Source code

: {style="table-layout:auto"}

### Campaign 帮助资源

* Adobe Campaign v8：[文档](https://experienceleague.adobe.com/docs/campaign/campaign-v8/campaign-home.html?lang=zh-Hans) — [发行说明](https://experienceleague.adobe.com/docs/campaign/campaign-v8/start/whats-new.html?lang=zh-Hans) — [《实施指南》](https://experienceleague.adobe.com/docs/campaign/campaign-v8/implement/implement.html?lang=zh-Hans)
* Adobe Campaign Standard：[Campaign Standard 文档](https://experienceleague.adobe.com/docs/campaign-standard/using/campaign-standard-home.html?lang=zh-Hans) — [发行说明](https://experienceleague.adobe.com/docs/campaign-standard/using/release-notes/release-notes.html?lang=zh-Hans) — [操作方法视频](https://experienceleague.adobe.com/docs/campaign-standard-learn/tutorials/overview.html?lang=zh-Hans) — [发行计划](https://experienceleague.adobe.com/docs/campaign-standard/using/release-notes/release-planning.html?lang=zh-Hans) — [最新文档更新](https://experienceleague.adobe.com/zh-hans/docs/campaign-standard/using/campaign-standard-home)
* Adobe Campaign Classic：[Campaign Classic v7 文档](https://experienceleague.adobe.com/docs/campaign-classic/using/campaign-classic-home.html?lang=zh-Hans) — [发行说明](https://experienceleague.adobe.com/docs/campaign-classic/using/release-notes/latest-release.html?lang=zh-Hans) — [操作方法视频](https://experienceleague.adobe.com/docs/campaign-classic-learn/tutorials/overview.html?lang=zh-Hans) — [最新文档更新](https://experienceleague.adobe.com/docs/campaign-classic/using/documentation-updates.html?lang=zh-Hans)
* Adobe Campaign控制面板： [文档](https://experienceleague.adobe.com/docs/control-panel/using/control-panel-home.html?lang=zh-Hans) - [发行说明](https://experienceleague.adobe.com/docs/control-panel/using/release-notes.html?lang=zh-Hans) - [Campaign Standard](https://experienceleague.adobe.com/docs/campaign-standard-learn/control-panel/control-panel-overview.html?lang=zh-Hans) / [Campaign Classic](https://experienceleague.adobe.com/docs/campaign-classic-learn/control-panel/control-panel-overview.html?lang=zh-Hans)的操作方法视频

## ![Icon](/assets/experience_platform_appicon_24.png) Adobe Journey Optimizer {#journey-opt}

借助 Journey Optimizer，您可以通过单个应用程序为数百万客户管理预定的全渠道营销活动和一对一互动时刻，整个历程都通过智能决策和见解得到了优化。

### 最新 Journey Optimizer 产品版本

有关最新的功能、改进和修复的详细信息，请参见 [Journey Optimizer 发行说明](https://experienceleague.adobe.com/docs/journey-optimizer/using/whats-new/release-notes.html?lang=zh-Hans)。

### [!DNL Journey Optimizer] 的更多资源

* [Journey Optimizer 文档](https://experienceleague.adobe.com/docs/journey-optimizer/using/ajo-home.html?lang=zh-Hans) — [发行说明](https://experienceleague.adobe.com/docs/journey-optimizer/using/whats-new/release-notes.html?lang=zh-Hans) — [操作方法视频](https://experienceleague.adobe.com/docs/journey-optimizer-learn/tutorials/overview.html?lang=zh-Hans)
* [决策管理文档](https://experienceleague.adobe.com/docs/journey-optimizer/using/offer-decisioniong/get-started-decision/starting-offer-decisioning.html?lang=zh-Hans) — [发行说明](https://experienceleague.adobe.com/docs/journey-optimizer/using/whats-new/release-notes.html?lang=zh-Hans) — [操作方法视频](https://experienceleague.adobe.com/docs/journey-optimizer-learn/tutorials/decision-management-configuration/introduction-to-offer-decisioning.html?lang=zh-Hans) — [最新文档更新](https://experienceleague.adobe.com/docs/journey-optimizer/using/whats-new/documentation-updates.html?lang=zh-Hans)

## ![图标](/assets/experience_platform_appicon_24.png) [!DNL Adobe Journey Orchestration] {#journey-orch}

----------------

=== Your objective ===
Go through the material and copy every line in which the word "standard" occurs.

=== Task response ===
* Adobe Campaign Standard：[Campaign Standard 文档](https://experienceleague.adobe.com/docs/campaign-standard/using/campaign-standard-home.html?lang=zh-Hans) — [发行说明](https://experienceleague.adobe.com/docs/campaign-standard/using/release-notes/release-notes.html?lang=zh-Hans) — [操作方法视频](https://experienceleague.adobe.com/docs/campaign-standard-learn/tutorials/overview.html?lang=zh-Hans) — [发行计划](https://experienceleague.adobe.com/docs/campaign-standard/using/release-notes/release-planning.html?lang=zh-Hans) — [最新文档更新](https://experienceleague.adobe.com/zh-hans/docs/campaign-standard/using/campaign-standard-home)
* Adobe Campaign控制面板： [文档](https://experienceleague.adobe.com/docs/control-panel/using/control-panel-home.html?lang=zh-Hans) - [发行说明](https://experienceleague.adobe.com/docs/control-panel/using/release-notes.html?lang=zh-Hans) - [Campaign Standard](https://experienceleague.adobe.com/docs/campaign-standard-learn/control-panel/control-panel-overview.html?lang=zh-Hans) / [Campaign Classic](https://experienceleague.adobe.com/docs/campaign-classic-learn/control-panel/control-panel-overview.html?lang=zh-Hans)的操作方法视频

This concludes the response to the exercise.